Richiamo secco all’ordine professionale e alle redazioni: basta confondere pubblicità e giornalismo. Il presidente nazionale dell’Ordine dei giornalisti, Carlo Bartoli, interviene con toni netti sul confine — sempre più labile — tra contenuti editoriali e messaggi commerciali, tornando a ribadire che “l’informazione professionale ha un futuro solo se punta sulla qualità e l’attendibilità, non certo se diventa veicolo di marketing”.
L’appello ai colleghi è diretto: “Ribadisco l’invito a tutti i colleghi a porre la massima attenzione a fronte delle pratiche editoriali scorrette che tendono a confondere l’informazione giornalistica con la pubblicità”. E ancora: “Ai giornalisti non è consentito fare pubblicità, se non per scopi sociali, umanitari e non a fini di lucro. Il Codice deontologico è molto chiaro su quest’aspetto che sta diventando rilevante sia nelle grandi che nelle piccole testate”.
Le parole di Bartoli arrivano mentre nel settore aumentano prodotti “ibridi” e collaborazioni con brand che, soprattutto online, provano a infilarsi nei pezzi in forma di citazioni, link e interviste con forte esposizione commerciale. Un fenomeno che accende anche la dialettica sindacale: “Voglio ringraziare i Comitati di redazione per il crescente impegno a garantire l’autonomia e l’autorevolezza delle testate in cui lavorano — osserva Bartoli —. Ultimo caso la protesta del Cdr del Corriere della Sera per l’intervista a Jannik Sinner in cui erano ampiamente evidenziati gli sponsor del tennista”.

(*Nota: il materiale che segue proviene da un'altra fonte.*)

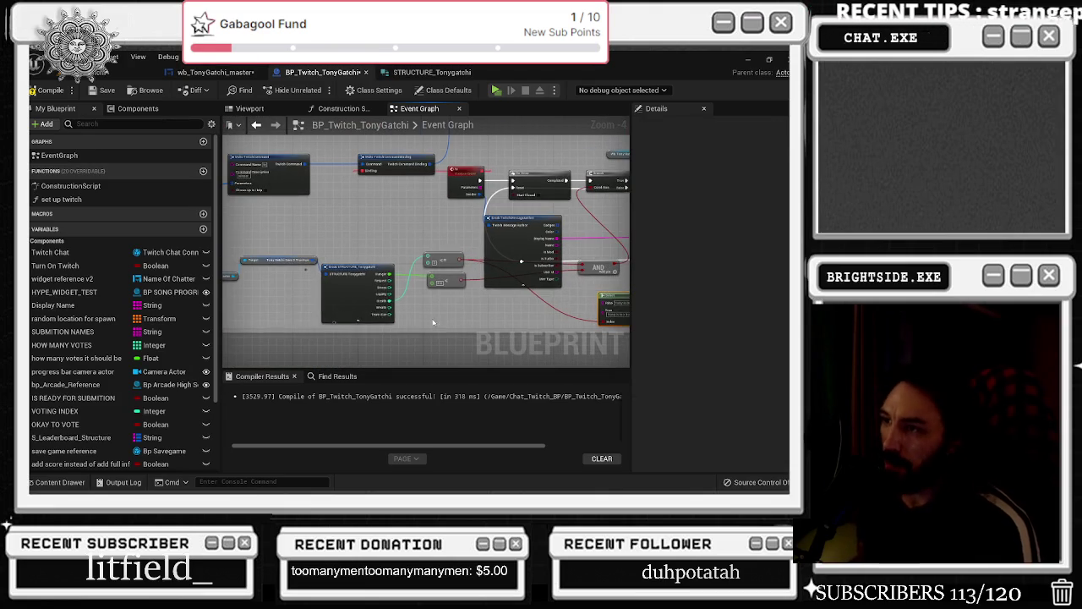
{"action": "left_click", "coordinate": [356, 301]}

Il presidente insiste sul principio cardine della professione: trasparenza verso i lettori e separazione netta tra informazione e promozione. La partita si gioca nella credibilità: ogni volta che una testata lascia entrare la pubblicità dalla porta di servizio, rischia di perdere ciò che la tiene in piedi, la fiducia. E la fiducia, per natura, non si compra. Si costruisce.
Sul fronte delle regole, Bartoli ricorda competenze e percorsi: “Eventuali contestazioni disciplinari sono di competenza esclusiva dei Consigli di disciplina territoriali e, in seconda istanza, del Consiglio di disciplina nazionale”. Un richiamo che sposta il baricentro dalla polemica social alle sedi proprie della professione: gli organismi che valutano i comportamenti alla luce del Codice, distinguendo fra errore, opacità e violazioni.
Il nodo, però, non è solo normativo. È editoriale. La pressione commerciale, nell’ecosistema digitale, si traduce in formati sempre più mimetici: native advertising, branded content, product placement meno dichiarati. Il risultato, quando la cornice non è esplicitata, è un cortocircuito che inquina la notizia e svuota il ruolo del giornalista. È su questo crinale che l’Ordine rimette in fila i paletti: dichiarare quando un contenuto ha natura promozionale; evitare che marchi e sponsor diventino coprotagonisti del racconto; preservare l’autonomia delle scelte redazionali, anche a costo di dire dei no.
Il caso Sinner, citato da Bartoli, ha un valore esemplare per il sistema: non riguarda lo sport in sé ma il metodo, il modo in cui si costruiscono le interviste e si gerarchizzano gli elementi del pezzo. Se il brand prende il sopravvento, l’interesse pubblico scivola in secondo piano e la pagina si trasforma in vetrina.
La rotta indicata è chiara: qualità, attendibilità, autorevolezza. Niente scorciatoie. Perché un giornale vive — o muore — della reputazione che si guadagna ogni giorno. E se l’informazione si piega al marketing, smette di essere informazione. Bartoli lo dice senza orpelli: il futuro del mestiere passa da qui, dalla difesa ostinata di un confine che non è formalità, ma sostanza democratica.